Task item a>
Reproduce a stretch of the records verbatim, starting at the line containing "The light brown leather pants at center is" and ending after the line containing "coordinates (359, 329).", with both of those lines included.

....................

Yes, it might be tempting to pull the trigger and sell high.  You would walk away as a winner.  Before you do that.  Let’s look at how an all-bond portfolio might serve you in retirement.

For this exercise, let us assume that you are now sitting on $1,000,000 in your 401K.  At retirement, you want to draw down 4% per year.  How would an asset allocation of 100% in bonds hold up over the course of 30 years?  To find out, I am going to run this test based on the Monte Carlo method by using the Vanguard Retirement Nest Egg Calculator.

There is a 69% chance that your savings will last 30 years.  I do not like those odds.  I especially do not like them for a person who retires early.

What about if a person wants that $1,000,000 to last 40 years?  The percentages are getting much worse.  There is now only a 36% chance that money will last 40 years.

Could you imagine going broke after being retired for 40 years?  What would you do?  Would you go back to work?  Who would hire you at such an advanced age?  Sure, employers cannot discriminate, but let’s be honest about the opportunities for someone who has been unemployed for that long.

What could an investor do to improve the chances of their savings lasting 30 years or even 40 years for those who enter early retirement?  In Benjamin Graham’s book The Intelligent Investor, he gave a few suggestions for defensive investors.  He suggests that a balanced portfolio made up of 50 in equities and 50% in bonds is a good place to start.  He also suggested that an investor should never exceed an asset allocation of 75/25.  In other words, an investor should never have more than 75% or less than 25% in equities or bonds.

I know that you are seriously considering selling your equity holdings and exchanging them for bonds.  You have told yourself that you are finished with the market.  Volatility is no longer for you.  You want to enjoy your retirement without having to worry about how stocks are performing.  If you do that, the odds are still not in your favor of not running out of money.

How would your $1,000,000 fair if you followed what the late Benjamin Graham suggested in his classic investment book?  How would keeping only 25% in equities change the projected outcome?  Would adding a more volatile asset class help or hurt the likely hood of running out of money?

....................

Task item b>
According to the retirement text, what is the chance that the $1,000,000 held entirely in bonds will last 40 years?

Data to examine>
....................

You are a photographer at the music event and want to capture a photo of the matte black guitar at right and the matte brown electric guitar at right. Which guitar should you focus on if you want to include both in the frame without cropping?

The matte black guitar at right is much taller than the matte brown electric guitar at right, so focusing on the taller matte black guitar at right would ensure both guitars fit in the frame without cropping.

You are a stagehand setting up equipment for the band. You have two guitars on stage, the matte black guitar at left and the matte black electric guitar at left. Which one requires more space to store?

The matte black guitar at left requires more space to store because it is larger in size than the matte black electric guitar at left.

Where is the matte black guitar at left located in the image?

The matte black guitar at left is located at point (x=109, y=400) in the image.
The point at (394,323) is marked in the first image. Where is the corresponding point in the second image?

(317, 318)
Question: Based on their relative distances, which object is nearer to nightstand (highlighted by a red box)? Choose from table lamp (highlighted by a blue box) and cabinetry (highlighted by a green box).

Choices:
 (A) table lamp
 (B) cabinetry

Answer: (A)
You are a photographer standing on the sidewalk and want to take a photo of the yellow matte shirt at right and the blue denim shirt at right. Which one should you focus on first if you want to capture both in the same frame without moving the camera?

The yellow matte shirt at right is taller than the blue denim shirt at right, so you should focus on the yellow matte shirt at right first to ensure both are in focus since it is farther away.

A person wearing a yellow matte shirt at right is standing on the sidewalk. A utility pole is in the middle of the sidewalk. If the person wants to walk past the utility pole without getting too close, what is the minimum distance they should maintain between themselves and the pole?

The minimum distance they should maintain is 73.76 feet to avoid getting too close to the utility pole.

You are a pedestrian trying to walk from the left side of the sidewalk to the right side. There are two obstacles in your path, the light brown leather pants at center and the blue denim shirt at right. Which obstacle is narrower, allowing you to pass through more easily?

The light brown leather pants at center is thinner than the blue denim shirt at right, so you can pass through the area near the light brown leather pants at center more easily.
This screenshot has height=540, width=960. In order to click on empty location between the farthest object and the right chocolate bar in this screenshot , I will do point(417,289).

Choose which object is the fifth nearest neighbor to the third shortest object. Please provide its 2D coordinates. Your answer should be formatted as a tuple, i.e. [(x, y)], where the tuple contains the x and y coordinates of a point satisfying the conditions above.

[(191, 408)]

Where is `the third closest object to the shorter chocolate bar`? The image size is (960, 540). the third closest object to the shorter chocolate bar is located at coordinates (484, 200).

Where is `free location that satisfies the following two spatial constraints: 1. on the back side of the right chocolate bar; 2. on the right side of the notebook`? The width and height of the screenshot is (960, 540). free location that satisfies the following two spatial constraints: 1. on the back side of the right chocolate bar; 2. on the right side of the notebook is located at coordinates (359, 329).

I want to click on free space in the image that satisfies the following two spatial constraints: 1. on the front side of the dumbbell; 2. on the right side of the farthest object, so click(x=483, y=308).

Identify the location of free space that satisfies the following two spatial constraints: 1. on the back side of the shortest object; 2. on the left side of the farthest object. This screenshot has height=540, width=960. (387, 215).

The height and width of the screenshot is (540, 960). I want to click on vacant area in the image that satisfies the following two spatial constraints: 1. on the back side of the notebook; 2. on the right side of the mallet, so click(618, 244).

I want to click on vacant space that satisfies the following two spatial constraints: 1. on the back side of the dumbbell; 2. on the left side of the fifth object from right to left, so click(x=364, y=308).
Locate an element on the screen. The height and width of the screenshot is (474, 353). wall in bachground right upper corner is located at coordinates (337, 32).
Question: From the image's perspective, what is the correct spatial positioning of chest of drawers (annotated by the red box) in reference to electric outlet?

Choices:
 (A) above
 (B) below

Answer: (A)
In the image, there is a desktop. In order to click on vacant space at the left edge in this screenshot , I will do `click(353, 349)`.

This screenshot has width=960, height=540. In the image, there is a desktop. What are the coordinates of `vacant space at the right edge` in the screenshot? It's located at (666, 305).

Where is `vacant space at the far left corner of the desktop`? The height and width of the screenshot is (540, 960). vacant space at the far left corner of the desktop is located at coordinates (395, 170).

....................

Response box a>
The light brown leather pants at center is thinner than the blue denim shirt at right, so you can pass through the area near the light brown leather pants at center more easily.
This screenshot has height=540, width=960. In order to click on empty location between the farthest object and the right chocolate bar in this screenshot , I will do point(417,289).

Choose which object is the fifth nearest neighbor to the third shortest object. Please provide its 2D coordinates. Your answer should be formatted as a tuple, i.e. [(x, y)], where the tuple contains the x and y coordinates of a point satisfying the conditions above.

[(191, 408)]

Where is `the third closest object to the shorter chocolate bar`? The image size is (960, 540). the third closest object to the shorter chocolate bar is located at coordinates (484, 200).

Where is `free location that satisfies the following two spatial constraints: 1. on the back side of the right chocolate bar; 2. on the right side of the notebook`? The width and height of the screenshot is (960, 540). free location that satisfies the following two spatial constraints: 1. on the back side of the right chocolate bar; 2. on the right side of the notebook is located at coordinates (359, 329).

Response box b>
There is only a 36% chance that the money will last 40 years.